#### 課題 1:
文書抜粋によると、日本のGXとDXを再生可能エネルギーだけで支えるのが極めて難しいのはなぜか。本文が挙げる理由を一、二文で説明せよ。
#### 課題 2:
文書抜粋で、筆者が本年2月にエネルギー政策関係者と対話するために訪れた国はどこか。

#### 文書抜粋:
▽

潤沢な脱炭素エネルギー提供する原子力
経済成長維持へ対策急務
竹内 純子
国際環境経済研究所理事・主席研究員
(「電気新聞『でんき論壇』」より転載:2024年7月29日付)
規制の最適化、資金調達、人材・・・/ 環境整備 国は覚悟示せ
<今回の論点>
潤沢な脱炭素エネルギーを入手できるか。これが今後の日本が社会課題解決と経済発展の両立に成功するか否かの分水嶺となりつつある。政府は原子力再稼働の迅速化と新増設の可能性を打ち出した。実現に向けて必要な環境整備とは、国の役割の明確化と費用便益に基づいた「安全規制の最適化」、損害賠償制度および自由化の見直しも含めた「資金調達を可能とする制度設計」、そして事業を支える技術や人材を維持していくために「定量的な必要基数の見通しを国として示す」ことだ。
これまでエネルギー事業は、需要を前提として供給側の体制をいかに整えるかを問われてきた。エネルギーは直接的に顧客体験を提供することはなく、その「手段」でしかない。
需要がある場所に必要量を供給するのが当然であった。しかし、脱炭素化の主力と期待される再生可能エネルギーは地域的な偏在性が高く、そうした構図が変わりつつある。
筆者は、本年2月、ドイツに赴いてエネルギー政策関係者との対話を行ったが、エネルギー価格の高騰や供給不安が企業の投資計画に重大な影響を与えていることを痛感した。逆に、4月に訪れた豪州では、南オーストラリア州首相から「当面は日本に水素を輸出することを目指すが、豊富な鉄鉱石とグリーン水素を強みとして、クリーン鉄鋼業の育成を進めたい」という希望を聞いた。低廉・安定的な脱炭素電源を潤沢に供給しうる国はそれを武器として産業構造の転換、産業誘致を図っている。踏み込んで表現すれば、潤沢な脱炭素エネルギーが入手できるか否かが、社会課題の解決と経済発展の両立に成功するか否かの分水嶺(れい)となりつつある。
わが国は、太陽光発電に適した広大な平地を有する訳ではなく、モンスーン気候であるため安定した風況にも恵まれない。わが国のGX、DXを再生可能エネルギーのみで支えることは極めて難しい。加えて、生成AI(人工知能)の拡大による電力需要増加のスピードは極めて速く、これに対応できるのは、既存の原子力発電の再稼働のみとなろう。また、2030年代以降もGX、DXが続くのであれば、新増設も含めて原子力発電と向き合う必要がある。
岸田政権は22年7月にGX実行会議を設立し、その第2回会議において早々に「再エネや原子力はGXを進める上で不可欠な脱炭素エネルギー」であるとした。その上で、原子力発電の再稼働の迅速化や新増設の可能性にも踏み込んだ。原子力基本法を改正、原子力発電の活用を「国の責務」として明記したが、具体的にその活用を進める政策的措置は今後に委ねられている。

△

#### 提供データ:
▽

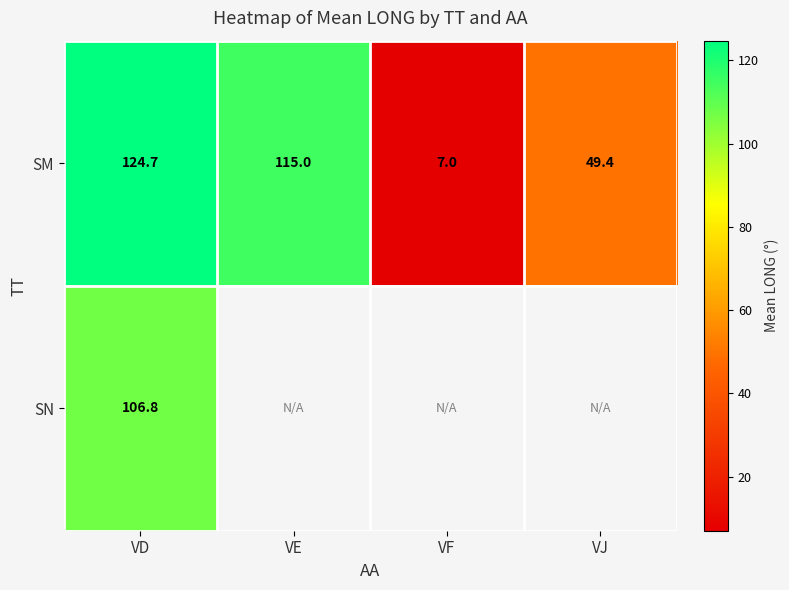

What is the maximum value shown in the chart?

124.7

△
▽

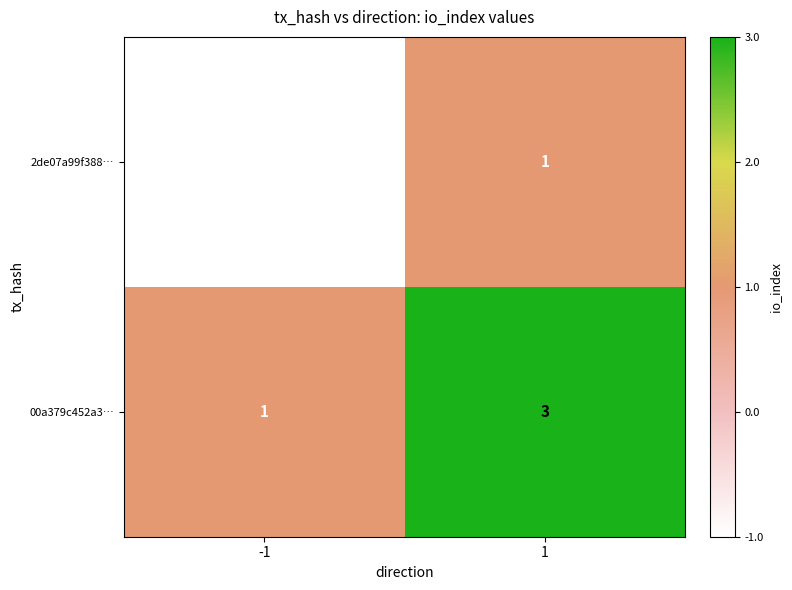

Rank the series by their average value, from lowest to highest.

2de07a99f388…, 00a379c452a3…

△

#### 回答 1:
日本には太陽光発電に適した広大な平地がなく、モンスーン気候のため安定した風況にも恵まれないからである。

#### 回答 2:
ドイツ